Complicating matters, however, is the impact from President Donald Trump’s ongoing trade skirmish with China. While a vast majority of RV’s are manufactured in the Heartland, those same manufacturers — like Thor Industries, Winnebago, and LCI Industries — rely heavily on imports from foreign countries.
Many of those constituent products, are included in the Treasury’s latest list of some $300 billion worth of products that are no subject to tariffs, which must be paid by the importer. Those costs are often passed through to consumers, and have already wreaked havoc upon the American RV industry.
This week, the White House opted to delay new tariffs on some Chinese imports to December 15 from the originally planned September 1 date.
"While the threat of additional tariffs related to products imported from Mexico has passed," Winnebago’s CEO, Michael Happe, told analysts earlier this month, "a trade war with China appears to be more lasting."
Investors, for their part, seem to echo Happe’s fears that the trade war is here to stay.
Last week, the spread between two- and 10-year US Treasury bond yields fell below zero, something that’s preceded each of the last seven recessions.
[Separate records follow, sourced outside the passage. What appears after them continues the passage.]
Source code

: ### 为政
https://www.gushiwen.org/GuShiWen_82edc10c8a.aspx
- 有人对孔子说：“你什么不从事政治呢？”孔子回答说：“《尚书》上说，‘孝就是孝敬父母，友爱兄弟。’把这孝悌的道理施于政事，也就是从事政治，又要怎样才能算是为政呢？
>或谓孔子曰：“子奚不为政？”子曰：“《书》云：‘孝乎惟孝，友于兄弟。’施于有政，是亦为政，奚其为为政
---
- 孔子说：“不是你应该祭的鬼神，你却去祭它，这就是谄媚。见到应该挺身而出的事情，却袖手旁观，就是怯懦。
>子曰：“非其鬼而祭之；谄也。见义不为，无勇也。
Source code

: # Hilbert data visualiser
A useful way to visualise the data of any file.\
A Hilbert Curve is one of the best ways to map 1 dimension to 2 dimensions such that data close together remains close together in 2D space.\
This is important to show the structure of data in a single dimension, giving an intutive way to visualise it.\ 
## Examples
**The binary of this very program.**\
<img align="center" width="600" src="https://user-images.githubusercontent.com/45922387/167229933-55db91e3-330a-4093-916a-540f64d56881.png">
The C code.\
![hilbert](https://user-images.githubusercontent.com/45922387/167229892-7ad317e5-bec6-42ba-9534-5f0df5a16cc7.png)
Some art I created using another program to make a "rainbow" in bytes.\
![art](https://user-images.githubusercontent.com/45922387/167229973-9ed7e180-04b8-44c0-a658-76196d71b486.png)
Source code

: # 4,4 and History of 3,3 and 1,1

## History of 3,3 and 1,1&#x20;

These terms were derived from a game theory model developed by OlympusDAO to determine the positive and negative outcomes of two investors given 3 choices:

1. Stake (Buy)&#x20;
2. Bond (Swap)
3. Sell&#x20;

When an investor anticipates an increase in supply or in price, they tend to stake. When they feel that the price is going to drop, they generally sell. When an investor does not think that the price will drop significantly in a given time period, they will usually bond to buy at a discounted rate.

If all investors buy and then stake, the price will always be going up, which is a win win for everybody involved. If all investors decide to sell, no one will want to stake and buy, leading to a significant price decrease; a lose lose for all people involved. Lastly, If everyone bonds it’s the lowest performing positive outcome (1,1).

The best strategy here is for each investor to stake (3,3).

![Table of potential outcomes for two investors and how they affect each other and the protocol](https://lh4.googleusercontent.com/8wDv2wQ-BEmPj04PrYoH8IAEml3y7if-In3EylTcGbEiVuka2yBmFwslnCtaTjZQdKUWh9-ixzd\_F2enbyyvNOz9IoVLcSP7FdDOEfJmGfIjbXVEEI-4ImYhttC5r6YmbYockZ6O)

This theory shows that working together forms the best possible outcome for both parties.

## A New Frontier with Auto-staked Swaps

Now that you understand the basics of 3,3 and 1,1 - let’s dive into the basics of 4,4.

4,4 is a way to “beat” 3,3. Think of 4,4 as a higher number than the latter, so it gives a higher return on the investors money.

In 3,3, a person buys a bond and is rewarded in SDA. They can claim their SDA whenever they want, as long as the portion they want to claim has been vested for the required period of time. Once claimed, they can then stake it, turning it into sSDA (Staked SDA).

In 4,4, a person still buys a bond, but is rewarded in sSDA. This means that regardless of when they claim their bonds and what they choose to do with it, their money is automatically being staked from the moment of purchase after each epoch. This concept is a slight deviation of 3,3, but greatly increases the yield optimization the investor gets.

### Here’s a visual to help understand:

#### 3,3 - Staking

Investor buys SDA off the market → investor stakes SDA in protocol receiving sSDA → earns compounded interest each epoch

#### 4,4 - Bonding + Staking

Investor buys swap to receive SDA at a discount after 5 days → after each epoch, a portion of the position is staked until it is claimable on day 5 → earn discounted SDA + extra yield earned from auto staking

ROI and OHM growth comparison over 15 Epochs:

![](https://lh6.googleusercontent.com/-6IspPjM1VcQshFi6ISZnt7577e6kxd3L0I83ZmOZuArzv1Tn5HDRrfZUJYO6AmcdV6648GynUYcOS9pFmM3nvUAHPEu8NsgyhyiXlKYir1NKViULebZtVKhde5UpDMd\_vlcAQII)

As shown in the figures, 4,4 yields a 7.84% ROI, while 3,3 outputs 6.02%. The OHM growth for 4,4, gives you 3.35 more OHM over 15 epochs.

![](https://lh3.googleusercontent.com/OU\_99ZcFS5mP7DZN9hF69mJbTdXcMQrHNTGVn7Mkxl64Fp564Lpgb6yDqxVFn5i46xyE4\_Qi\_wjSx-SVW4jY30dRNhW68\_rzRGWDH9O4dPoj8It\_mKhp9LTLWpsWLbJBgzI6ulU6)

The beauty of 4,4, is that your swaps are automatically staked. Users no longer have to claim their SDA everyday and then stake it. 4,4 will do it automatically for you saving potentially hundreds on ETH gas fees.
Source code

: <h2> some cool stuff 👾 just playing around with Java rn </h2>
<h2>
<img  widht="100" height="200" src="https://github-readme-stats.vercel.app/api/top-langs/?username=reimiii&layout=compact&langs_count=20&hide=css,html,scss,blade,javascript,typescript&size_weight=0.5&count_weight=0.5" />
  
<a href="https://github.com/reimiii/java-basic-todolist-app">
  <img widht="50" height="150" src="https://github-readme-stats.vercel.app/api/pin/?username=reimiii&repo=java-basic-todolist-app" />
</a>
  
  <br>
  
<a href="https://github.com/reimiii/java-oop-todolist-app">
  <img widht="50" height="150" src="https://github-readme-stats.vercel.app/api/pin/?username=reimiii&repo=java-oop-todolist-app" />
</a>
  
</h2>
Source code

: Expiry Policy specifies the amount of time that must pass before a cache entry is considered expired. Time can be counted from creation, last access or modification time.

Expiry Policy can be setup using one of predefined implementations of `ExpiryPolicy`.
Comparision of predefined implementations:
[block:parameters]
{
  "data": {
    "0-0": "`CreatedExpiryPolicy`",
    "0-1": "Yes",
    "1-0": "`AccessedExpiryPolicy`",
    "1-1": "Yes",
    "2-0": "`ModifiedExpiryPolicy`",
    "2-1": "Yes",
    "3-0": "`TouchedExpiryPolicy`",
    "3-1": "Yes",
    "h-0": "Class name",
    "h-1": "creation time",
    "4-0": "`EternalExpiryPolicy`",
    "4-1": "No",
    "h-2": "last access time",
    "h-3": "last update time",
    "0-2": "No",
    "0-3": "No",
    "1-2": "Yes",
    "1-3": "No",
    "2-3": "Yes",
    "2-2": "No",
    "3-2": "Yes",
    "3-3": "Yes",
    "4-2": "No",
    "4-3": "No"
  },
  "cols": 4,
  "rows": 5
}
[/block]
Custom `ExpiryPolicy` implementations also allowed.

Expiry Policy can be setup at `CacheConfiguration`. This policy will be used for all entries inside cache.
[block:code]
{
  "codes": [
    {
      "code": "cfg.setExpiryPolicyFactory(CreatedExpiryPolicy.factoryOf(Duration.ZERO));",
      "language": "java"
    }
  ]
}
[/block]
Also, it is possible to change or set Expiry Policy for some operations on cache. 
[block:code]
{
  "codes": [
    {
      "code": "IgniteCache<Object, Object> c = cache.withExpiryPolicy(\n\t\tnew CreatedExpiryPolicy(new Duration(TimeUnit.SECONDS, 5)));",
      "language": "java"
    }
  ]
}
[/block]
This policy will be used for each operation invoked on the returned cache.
That flocking of capital to shorter-term notes sent shockwaves through financial markets, causing one of the largest single-day equity selloffs in recent years.
"Such inversions have had a good track record of calling recessions—and now equity investors are listening," Lisa Shalett, chief investment officer of Morgan Stanley’s wealth management division, said Monday. "Gold, currencies, commodities and other rate-sensitive assets are also signaling recession. Second quarter S&P 500 earnings show negative year-over-year growth for the second consecutive quarter, which constitutes an earnings recession."